Memoirs are typically longer piece and are usually books. They are collections of personal essays and stories centered on major themes. Memoirs are easily confused with autobiographies. Memoirs are biographical in nature because they tell the accounts of one’s life. 16  Whereas an autobiography tells the chronological account of a person’s lifetime, a memoir narrows on fewer events that center on specific themes.17  The credibility of the author is key to the success of a memoir. Readers must believe the characters and events in the story are real. The author’s ability to use literary tools to connect readers to the story is the heart of memoir writing.

Autobiographies sometimes read like encyclopedia entries. Memoirs read like novels. In his essay, The Shower and the Fish, Peter Gibbs says, “Memoir is about the luscious weave of the outer and inner life. Creative? You bet.”  He describes the revelation he has that inspires him to write a memoir after recognizing that he confused the genre with autobiographies. Before he was uninterested in writing memoirs because he thought they lacked creativity. He later says, “…the deepest memories are stored in the heart, not the brain” in describing the experience of beginning to write his memoir. Continuing to explain he says, “Living life is one thing; turning it into a story is another. Shaping a story from life is high, creative adventure.”18   

Using Subgenres to Narrow Focus and Public Point

Subgenres are useful but are not the most important during the beginning stages of writing. The two subgenres often overlap. Personal experience essays can have strong narrative arcs. Personal narratives can express a lesson. Personal essays typically lean more towards one subgenre than another. Understanding the distinction between the genres simply helps authors focus on a clear direction to drive a story. The direction may not become clear until after the first or second draft. Students should learn that revising essays requires improving the overall structure of the piece. Understanding genres and subgenres helps writers develop their essays into more cohesive writings.

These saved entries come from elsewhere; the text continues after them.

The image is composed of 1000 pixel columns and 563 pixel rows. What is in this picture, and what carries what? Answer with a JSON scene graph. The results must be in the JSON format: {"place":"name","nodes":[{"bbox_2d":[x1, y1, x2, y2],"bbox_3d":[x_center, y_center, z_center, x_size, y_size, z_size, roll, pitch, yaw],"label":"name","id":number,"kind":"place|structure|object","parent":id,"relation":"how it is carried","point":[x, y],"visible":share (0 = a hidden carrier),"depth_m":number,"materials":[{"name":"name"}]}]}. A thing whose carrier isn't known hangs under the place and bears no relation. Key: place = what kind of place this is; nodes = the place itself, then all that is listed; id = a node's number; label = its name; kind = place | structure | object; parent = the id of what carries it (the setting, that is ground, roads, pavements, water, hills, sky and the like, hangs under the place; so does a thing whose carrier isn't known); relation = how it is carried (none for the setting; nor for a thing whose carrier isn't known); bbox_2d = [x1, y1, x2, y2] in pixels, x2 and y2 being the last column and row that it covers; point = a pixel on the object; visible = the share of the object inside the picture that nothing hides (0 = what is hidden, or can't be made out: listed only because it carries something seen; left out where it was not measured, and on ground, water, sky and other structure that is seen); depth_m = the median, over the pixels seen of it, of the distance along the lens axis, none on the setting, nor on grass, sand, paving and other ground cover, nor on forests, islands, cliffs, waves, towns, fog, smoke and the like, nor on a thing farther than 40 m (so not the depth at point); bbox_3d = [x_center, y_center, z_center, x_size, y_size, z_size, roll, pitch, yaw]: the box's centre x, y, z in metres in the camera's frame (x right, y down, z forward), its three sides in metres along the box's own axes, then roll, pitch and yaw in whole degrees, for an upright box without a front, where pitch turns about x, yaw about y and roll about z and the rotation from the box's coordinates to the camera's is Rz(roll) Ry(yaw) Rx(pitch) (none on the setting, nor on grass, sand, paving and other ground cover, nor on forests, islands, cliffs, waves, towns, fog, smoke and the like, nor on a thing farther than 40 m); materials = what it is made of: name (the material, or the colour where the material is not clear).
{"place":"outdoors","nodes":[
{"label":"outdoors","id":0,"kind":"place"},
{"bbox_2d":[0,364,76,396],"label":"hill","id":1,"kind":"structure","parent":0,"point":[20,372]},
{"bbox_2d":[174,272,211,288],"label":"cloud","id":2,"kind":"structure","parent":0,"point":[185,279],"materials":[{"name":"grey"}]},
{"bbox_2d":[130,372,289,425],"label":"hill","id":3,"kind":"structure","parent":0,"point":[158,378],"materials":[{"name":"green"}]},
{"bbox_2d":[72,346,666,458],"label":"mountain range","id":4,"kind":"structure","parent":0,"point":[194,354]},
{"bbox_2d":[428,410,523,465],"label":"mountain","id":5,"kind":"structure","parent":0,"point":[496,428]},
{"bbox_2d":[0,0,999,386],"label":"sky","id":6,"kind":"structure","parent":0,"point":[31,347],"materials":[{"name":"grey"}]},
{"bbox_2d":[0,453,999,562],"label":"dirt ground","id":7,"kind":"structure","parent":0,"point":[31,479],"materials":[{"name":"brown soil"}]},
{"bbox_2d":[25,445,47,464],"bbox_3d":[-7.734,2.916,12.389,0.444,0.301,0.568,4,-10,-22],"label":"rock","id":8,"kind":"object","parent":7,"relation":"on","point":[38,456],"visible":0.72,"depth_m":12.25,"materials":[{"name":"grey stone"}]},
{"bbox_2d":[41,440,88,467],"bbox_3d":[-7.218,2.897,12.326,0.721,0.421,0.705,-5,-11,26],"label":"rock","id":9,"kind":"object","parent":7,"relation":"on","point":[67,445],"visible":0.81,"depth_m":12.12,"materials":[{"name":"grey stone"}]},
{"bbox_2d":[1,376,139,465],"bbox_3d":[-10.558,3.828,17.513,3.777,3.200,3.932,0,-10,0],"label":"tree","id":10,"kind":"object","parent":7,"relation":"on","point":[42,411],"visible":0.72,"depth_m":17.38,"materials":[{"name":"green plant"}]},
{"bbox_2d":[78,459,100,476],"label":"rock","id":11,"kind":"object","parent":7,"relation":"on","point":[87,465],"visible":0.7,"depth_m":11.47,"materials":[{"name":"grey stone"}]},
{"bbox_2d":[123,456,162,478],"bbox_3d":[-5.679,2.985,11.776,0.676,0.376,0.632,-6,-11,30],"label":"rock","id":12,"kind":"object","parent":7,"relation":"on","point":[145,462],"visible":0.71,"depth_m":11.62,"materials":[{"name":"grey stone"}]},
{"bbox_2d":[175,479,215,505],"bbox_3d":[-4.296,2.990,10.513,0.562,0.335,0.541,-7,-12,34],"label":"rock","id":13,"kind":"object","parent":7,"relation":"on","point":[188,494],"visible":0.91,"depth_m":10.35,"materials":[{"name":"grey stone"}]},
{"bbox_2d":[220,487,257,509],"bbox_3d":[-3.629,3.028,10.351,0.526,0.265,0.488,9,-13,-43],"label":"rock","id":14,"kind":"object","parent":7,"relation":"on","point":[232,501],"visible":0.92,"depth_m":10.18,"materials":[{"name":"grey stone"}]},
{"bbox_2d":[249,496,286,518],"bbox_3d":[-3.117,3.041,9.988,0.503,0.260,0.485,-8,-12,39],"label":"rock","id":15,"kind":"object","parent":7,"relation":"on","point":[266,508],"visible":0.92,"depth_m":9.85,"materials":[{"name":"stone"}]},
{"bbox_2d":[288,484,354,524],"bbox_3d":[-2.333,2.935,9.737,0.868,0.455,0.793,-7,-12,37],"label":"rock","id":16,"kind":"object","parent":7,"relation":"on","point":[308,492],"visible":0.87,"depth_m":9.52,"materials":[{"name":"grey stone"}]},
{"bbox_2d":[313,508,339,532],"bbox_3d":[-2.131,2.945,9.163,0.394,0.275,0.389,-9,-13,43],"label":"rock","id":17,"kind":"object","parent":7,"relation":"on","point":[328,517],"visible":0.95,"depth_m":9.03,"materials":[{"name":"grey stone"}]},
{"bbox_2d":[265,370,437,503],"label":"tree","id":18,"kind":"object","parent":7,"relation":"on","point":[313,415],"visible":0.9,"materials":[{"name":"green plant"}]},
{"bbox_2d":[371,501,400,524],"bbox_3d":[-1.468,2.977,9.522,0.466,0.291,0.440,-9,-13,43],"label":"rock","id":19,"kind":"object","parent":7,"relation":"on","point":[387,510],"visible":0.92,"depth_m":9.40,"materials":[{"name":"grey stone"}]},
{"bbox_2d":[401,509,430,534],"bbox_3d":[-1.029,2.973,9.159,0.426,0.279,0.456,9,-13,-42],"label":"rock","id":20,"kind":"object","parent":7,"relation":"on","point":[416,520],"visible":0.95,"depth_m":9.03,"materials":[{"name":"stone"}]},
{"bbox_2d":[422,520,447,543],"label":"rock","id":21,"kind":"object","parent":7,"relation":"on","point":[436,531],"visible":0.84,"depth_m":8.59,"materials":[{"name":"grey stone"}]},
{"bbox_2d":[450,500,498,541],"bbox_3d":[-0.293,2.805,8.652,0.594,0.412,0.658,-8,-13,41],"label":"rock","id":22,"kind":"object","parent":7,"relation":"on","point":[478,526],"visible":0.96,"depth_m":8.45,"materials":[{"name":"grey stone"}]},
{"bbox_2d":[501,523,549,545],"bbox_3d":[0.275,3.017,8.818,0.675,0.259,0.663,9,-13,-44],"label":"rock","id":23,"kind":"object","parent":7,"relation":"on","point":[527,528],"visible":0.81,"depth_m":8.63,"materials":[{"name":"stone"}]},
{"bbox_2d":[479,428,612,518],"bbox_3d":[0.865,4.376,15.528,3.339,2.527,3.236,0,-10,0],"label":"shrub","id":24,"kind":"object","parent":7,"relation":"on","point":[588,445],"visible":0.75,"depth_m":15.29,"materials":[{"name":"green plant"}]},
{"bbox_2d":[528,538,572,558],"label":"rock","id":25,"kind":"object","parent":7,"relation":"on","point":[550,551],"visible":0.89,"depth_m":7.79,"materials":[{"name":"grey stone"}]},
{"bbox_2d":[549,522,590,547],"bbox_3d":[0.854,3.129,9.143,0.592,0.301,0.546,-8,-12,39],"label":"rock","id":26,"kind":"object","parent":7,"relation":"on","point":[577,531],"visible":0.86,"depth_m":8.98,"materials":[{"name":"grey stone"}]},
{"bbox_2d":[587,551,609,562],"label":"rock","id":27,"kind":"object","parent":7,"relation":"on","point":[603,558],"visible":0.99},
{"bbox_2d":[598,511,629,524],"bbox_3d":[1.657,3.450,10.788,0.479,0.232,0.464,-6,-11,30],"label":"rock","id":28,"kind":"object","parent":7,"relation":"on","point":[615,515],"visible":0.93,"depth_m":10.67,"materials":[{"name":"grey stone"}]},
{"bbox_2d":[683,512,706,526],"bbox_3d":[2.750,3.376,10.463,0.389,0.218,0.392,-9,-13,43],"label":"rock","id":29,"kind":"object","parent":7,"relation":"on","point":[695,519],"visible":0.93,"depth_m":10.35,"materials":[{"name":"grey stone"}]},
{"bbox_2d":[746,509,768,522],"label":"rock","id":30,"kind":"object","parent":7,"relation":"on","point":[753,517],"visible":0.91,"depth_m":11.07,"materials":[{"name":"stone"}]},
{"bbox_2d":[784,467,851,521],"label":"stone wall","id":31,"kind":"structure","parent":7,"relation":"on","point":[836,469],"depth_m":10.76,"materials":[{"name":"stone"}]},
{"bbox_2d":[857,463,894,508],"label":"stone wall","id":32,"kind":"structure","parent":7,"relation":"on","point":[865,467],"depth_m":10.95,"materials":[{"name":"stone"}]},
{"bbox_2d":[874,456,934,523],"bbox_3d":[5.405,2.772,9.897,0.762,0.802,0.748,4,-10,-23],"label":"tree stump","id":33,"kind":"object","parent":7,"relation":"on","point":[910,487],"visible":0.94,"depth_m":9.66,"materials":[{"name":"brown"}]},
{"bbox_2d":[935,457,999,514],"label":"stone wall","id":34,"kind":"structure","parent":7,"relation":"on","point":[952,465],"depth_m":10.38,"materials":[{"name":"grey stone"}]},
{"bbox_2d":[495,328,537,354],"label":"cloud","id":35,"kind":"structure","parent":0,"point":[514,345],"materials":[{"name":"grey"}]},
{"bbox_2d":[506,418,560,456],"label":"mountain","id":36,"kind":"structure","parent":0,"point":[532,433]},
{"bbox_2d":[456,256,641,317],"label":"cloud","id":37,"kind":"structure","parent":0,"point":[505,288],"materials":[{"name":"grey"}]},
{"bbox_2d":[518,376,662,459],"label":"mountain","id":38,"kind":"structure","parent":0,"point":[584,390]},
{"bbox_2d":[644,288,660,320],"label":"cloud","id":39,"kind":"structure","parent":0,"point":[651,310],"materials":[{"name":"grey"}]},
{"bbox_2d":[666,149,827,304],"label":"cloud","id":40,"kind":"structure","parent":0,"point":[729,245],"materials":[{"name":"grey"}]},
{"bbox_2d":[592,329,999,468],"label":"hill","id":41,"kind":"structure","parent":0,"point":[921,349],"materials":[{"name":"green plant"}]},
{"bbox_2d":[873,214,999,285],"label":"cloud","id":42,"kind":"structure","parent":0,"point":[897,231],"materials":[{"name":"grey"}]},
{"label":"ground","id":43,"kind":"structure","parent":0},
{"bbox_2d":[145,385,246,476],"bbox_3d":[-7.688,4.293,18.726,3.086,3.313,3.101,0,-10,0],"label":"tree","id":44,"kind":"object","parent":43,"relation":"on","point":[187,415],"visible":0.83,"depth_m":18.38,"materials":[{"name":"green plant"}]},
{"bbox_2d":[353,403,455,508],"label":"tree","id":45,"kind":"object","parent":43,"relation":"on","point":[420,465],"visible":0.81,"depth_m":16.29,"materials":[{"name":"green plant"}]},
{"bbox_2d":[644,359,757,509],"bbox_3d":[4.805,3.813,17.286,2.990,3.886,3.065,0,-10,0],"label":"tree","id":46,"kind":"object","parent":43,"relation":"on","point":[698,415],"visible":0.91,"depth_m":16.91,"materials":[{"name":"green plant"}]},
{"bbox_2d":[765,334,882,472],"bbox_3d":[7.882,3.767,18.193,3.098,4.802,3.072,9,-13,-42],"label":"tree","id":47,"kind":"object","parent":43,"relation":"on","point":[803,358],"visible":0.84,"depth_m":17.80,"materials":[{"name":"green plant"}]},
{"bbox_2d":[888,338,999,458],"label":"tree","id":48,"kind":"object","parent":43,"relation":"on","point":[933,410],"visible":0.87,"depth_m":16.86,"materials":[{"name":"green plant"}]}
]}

If student writers are leaning more towards writing a personal narrative, they may ask themselves what are the clear problem and solutions in their stories. If they are writing personal experience essays, they may want to ask themselves what lessons they learned and how the experience changed them. Great personal essays have a public point that anchors their stories. In other words, students must learn to write for specific audiences. If not, their essays risk sounding like diary entries instead of well-developed stories to be shared.